Work to be completed:
Return the data below exactly, please, but drop the pictures.

Given records:
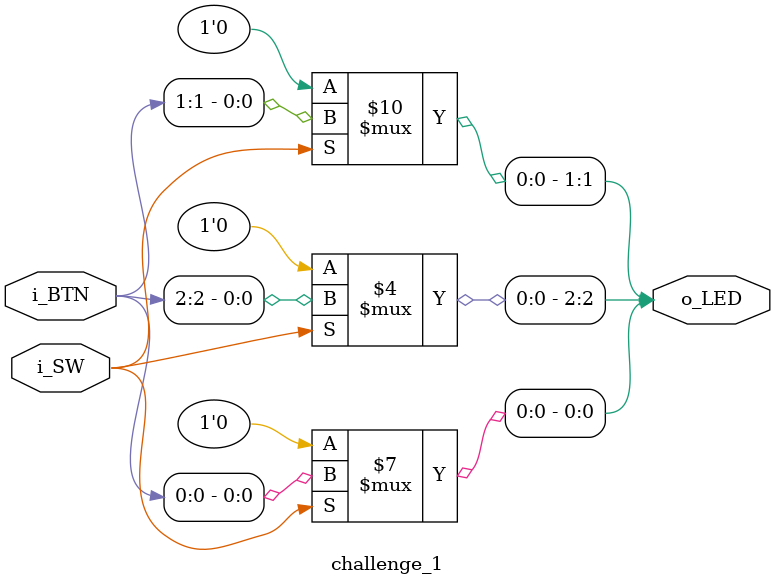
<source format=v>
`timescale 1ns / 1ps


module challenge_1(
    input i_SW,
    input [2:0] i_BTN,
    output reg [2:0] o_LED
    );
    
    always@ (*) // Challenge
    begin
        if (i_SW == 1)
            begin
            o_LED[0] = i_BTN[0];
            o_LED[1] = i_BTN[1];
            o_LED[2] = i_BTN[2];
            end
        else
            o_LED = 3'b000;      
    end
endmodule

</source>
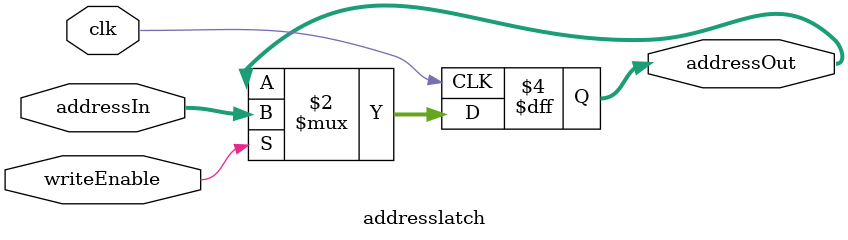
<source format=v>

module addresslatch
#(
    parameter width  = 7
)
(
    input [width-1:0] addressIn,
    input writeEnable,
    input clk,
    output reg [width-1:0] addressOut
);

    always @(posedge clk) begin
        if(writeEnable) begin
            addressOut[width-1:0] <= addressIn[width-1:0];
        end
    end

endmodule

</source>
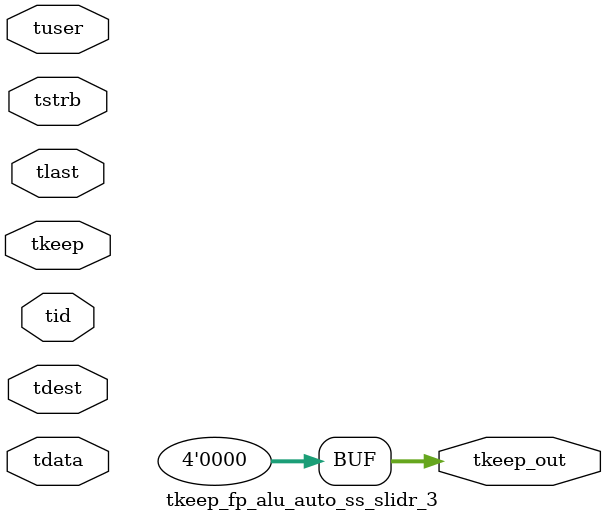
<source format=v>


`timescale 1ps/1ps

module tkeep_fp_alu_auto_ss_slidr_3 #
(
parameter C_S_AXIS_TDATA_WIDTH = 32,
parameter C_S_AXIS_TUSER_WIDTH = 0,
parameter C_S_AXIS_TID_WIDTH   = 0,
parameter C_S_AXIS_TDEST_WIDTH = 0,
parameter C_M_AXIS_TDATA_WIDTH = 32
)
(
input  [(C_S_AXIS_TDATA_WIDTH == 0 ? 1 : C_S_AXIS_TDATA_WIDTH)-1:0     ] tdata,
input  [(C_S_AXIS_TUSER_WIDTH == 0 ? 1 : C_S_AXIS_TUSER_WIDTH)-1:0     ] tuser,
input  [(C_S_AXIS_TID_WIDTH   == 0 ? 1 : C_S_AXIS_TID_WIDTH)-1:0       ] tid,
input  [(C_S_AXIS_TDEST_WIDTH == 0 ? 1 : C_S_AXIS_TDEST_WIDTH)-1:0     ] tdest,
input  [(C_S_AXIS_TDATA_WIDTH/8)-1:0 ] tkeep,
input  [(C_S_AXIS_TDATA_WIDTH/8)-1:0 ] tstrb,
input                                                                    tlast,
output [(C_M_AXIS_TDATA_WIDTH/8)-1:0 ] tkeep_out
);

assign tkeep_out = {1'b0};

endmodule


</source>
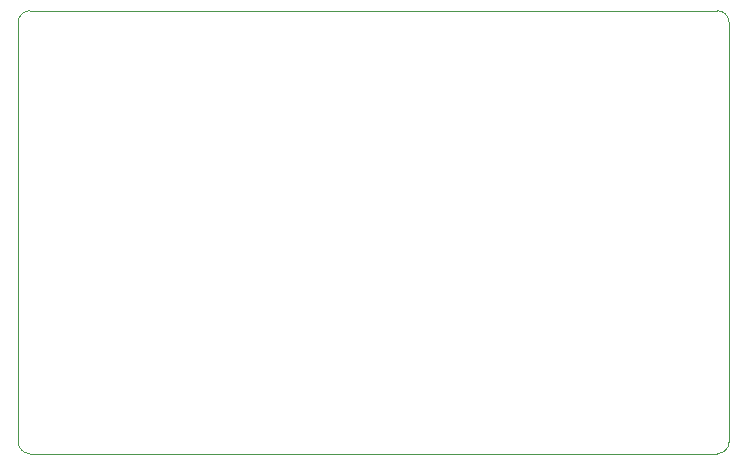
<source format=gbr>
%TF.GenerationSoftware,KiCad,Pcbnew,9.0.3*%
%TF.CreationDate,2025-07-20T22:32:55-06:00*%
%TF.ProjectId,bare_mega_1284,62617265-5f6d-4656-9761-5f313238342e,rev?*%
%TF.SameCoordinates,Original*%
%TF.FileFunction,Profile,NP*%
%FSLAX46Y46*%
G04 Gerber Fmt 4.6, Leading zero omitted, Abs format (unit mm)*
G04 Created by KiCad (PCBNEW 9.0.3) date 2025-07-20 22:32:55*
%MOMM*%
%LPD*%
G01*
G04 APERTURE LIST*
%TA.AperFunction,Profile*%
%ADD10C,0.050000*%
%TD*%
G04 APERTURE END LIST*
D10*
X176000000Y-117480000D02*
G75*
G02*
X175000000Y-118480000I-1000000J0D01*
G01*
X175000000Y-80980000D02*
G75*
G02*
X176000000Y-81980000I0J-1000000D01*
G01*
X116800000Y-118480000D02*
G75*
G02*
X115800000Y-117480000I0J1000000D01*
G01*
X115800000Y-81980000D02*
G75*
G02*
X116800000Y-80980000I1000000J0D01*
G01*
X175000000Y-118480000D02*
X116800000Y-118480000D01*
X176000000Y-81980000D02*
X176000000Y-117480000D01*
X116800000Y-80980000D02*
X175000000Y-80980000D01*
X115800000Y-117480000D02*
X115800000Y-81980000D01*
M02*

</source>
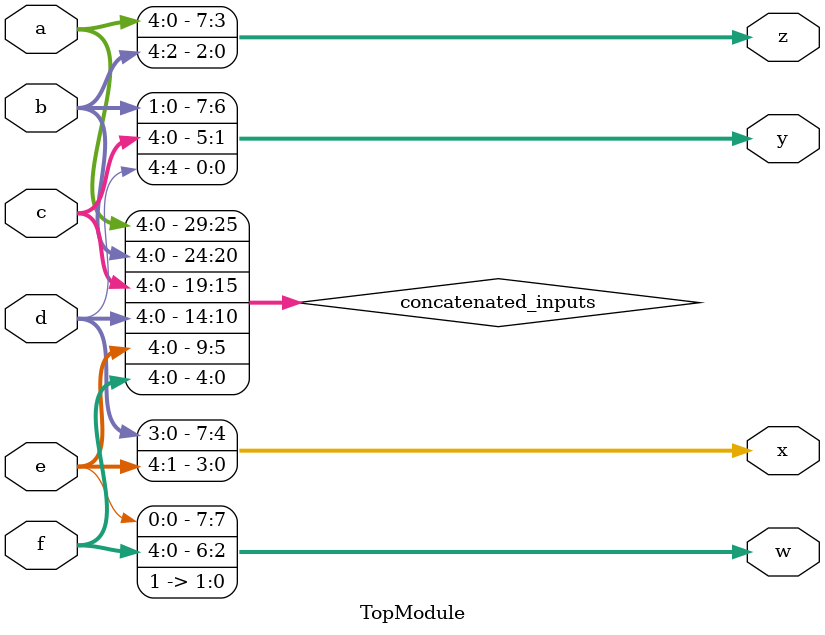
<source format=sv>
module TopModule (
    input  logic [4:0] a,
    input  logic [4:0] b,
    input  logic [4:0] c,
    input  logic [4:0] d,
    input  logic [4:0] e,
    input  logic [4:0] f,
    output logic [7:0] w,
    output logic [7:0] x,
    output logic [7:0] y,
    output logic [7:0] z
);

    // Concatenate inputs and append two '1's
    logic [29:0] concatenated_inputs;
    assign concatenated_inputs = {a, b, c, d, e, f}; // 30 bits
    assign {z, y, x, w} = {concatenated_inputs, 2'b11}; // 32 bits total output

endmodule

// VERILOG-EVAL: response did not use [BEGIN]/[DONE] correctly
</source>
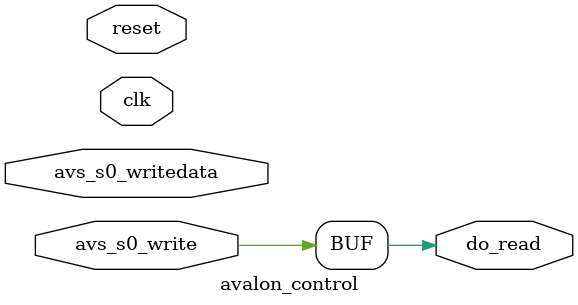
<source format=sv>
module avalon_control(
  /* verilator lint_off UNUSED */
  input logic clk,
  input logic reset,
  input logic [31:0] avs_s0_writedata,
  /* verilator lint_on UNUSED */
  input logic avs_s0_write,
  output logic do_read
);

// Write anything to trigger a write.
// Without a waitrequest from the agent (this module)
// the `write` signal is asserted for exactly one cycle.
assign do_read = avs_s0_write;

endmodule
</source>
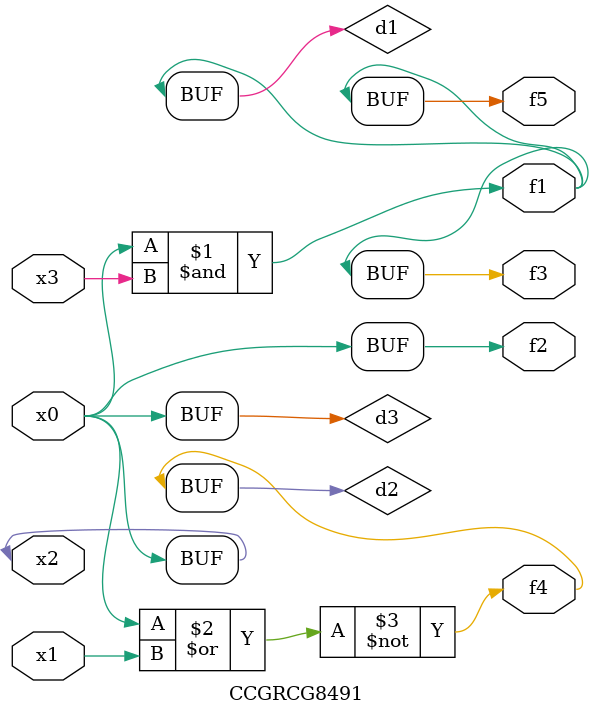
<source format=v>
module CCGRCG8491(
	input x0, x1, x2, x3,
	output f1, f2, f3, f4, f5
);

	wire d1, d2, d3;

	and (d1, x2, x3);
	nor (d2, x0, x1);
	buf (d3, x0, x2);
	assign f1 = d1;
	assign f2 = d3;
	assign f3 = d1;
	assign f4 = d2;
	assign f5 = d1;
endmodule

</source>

Answer below:
<source format=v>
`timescale 1ns / 1ps


module challenge_1(
    input i_SW,
    input [2:0] i_BTN,
    output reg [2:0] o_LED
    );
    
    always@ (*) // Challenge
    begin
        if (i_SW == 1)
            begin
            o_LED[0] = i_BTN[0];
            o_LED[1] = i_BTN[1];
            o_LED[2] = i_BTN[2];
            end
        else
            o_LED = 3'b000;      
    end
endmodule

</source>
<source format=v>

module addresslatch
#(
    parameter width  = 7
)
(
    input [width-1:0] addressIn,
    input writeEnable,
    input clk,
    output reg [width-1:0] addressOut
);

    always @(posedge clk) begin
        if(writeEnable) begin
            addressOut[width-1:0] <= addressIn[width-1:0];
        end
    end

endmodule

</source>
<source format=v>


`timescale 1ps/1ps

module tkeep_fp_alu_auto_ss_slidr_3 #
(
parameter C_S_AXIS_TDATA_WIDTH = 32,
parameter C_S_AXIS_TUSER_WIDTH = 0,
parameter C_S_AXIS_TID_WIDTH   = 0,
parameter C_S_AXIS_TDEST_WIDTH = 0,
parameter C_M_AXIS_TDATA_WIDTH = 32
)
(
input  [(C_S_AXIS_TDATA_WIDTH == 0 ? 1 : C_S_AXIS_TDATA_WIDTH)-1:0     ] tdata,
input  [(C_S_AXIS_TUSER_WIDTH == 0 ? 1 : C_S_AXIS_TUSER_WIDTH)-1:0     ] tuser,
input  [(C_S_AXIS_TID_WIDTH   == 0 ? 1 : C_S_AXIS_TID_WIDTH)-1:0       ] tid,
input  [(C_S_AXIS_TDEST_WIDTH == 0 ? 1 : C_S_AXIS_TDEST_WIDTH)-1:0     ] tdest,
input  [(C_S_AXIS_TDATA_WIDTH/8)-1:0 ] tkeep,
input  [(C_S_AXIS_TDATA_WIDTH/8)-1:0 ] tstrb,
input                                                                    tlast,
output [(C_M_AXIS_TDATA_WIDTH/8)-1:0 ] tkeep_out
);

assign tkeep_out = {1'b0};

endmodule


</source>
<source format=gbr>
%TF.GenerationSoftware,KiCad,Pcbnew,9.0.3*%
%TF.CreationDate,2025-07-20T22:32:55-06:00*%
%TF.ProjectId,bare_mega_1284,62617265-5f6d-4656-9761-5f313238342e,rev?*%
%TF.SameCoordinates,Original*%
%TF.FileFunction,Profile,NP*%
%FSLAX46Y46*%
G04 Gerber Fmt 4.6, Leading zero omitted, Abs format (unit mm)*
G04 Created by KiCad (PCBNEW 9.0.3) date 2025-07-20 22:32:55*
%MOMM*%
%LPD*%
G01*
G04 APERTURE LIST*
%TA.AperFunction,Profile*%
%ADD10C,0.050000*%
%TD*%
G04 APERTURE END LIST*
D10*
X176000000Y-117480000D02*
G75*
G02*
X175000000Y-118480000I-1000000J0D01*
G01*
X175000000Y-80980000D02*
G75*
G02*
X176000000Y-81980000I0J-1000000D01*
G01*
X116800000Y-118480000D02*
G75*
G02*
X115800000Y-117480000I0J1000000D01*
G01*
X115800000Y-81980000D02*
G75*
G02*
X116800000Y-80980000I1000000J0D01*
G01*
X175000000Y-118480000D02*
X116800000Y-118480000D01*
X176000000Y-81980000D02*
X176000000Y-117480000D01*
X116800000Y-80980000D02*
X175000000Y-80980000D01*
X115800000Y-117480000D02*
X115800000Y-81980000D01*
M02*

</source>
<source format=sv>
module TopModule (
    input  logic [4:0] a,
    input  logic [4:0] b,
    input  logic [4:0] c,
    input  logic [4:0] d,
    input  logic [4:0] e,
    input  logic [4:0] f,
    output logic [7:0] w,
    output logic [7:0] x,
    output logic [7:0] y,
    output logic [7:0] z
);

    // Concatenate inputs and append two '1's
    logic [29:0] concatenated_inputs;
    assign concatenated_inputs = {a, b, c, d, e, f}; // 30 bits
    assign {z, y, x, w} = {concatenated_inputs, 2'b11}; // 32 bits total output

endmodule

// VERILOG-EVAL: response did not use [BEGIN]/[DONE] correctly
</source>
<source format=sv>
module avalon_control(
  /* verilator lint_off UNUSED */
  input logic clk,
  input logic reset,
  input logic [31:0] avs_s0_writedata,
  /* verilator lint_on UNUSED */
  input logic avs_s0_write,
  output logic do_read
);

// Write anything to trigger a write.
// Without a waitrequest from the agent (this module)
// the `write` signal is asserted for exactly one cycle.
assign do_read = avs_s0_write;

endmodule
</source>
<source format=v>
module CCGRCG8491(
	input x0, x1, x2, x3,
	output f1, f2, f3, f4, f5
);

	wire d1, d2, d3;

	and (d1, x2, x3);
	nor (d2, x0, x1);
	buf (d3, x0, x2);
	assign f1 = d1;
	assign f2 = d3;
	assign f3 = d1;
	assign f4 = d2;
	assign f5 = d1;
endmodule

</source>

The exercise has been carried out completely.